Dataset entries
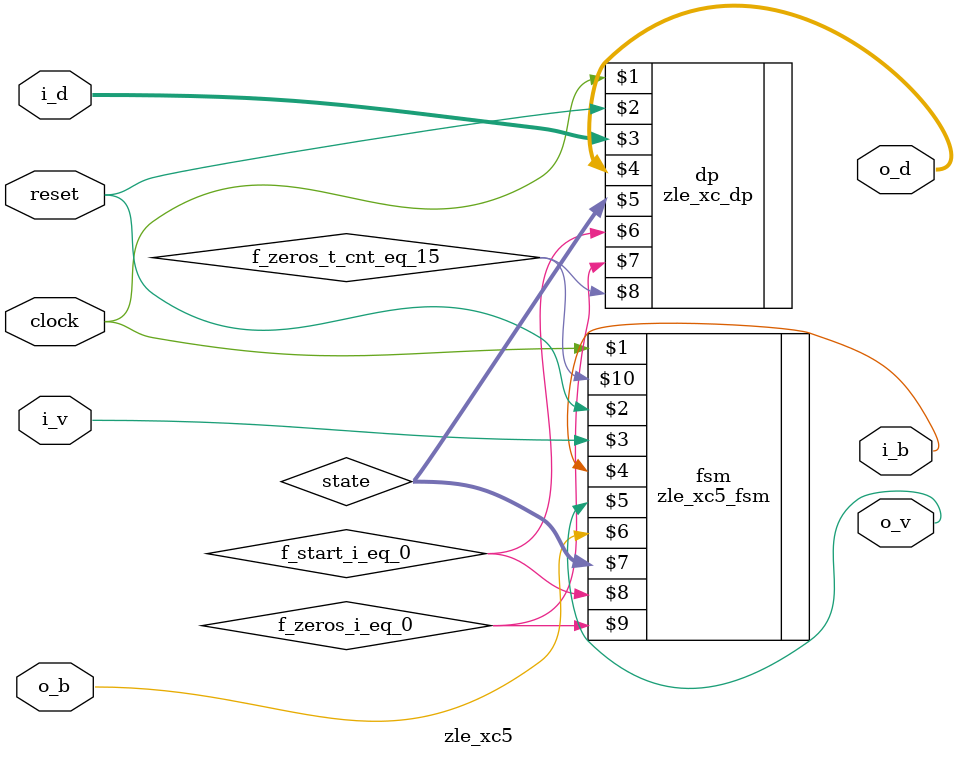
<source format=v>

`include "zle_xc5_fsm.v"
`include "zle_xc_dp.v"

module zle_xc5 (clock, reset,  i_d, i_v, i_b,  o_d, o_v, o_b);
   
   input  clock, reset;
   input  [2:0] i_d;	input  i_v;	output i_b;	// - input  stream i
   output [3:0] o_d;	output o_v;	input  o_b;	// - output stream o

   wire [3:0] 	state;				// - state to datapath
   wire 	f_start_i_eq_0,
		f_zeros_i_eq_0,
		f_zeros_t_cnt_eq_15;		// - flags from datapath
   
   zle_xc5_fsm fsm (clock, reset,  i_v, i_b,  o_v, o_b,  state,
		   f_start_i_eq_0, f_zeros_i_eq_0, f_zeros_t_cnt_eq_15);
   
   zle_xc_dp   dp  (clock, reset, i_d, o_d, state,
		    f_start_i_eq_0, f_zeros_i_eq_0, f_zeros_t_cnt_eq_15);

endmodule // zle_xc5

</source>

TASK: Word for word and without any pictures, return all of the lines above.

WORKED SOLUTION:
<source format=v>

`include "zle_xc5_fsm.v"
`include "zle_xc_dp.v"

module zle_xc5 (clock, reset,  i_d, i_v, i_b,  o_d, o_v, o_b);
   
   input  clock, reset;
   input  [2:0] i_d;	input  i_v;	output i_b;	// - input  stream i
   output [3:0] o_d;	output o_v;	input  o_b;	// - output stream o

   wire [3:0] 	state;				// - state to datapath
   wire 	f_start_i_eq_0,
		f_zeros_i_eq_0,
		f_zeros_t_cnt_eq_15;		// - flags from datapath
   
   zle_xc5_fsm fsm (clock, reset,  i_v, i_b,  o_v, o_b,  state,
		   f_start_i_eq_0, f_zeros_i_eq_0, f_zeros_t_cnt_eq_15);
   
   zle_xc_dp   dp  (clock, reset, i_d, o_d, state,
		    f_start_i_eq_0, f_zeros_i_eq_0, f_zeros_t_cnt_eq_15);

endmodule // zle_xc5

</source>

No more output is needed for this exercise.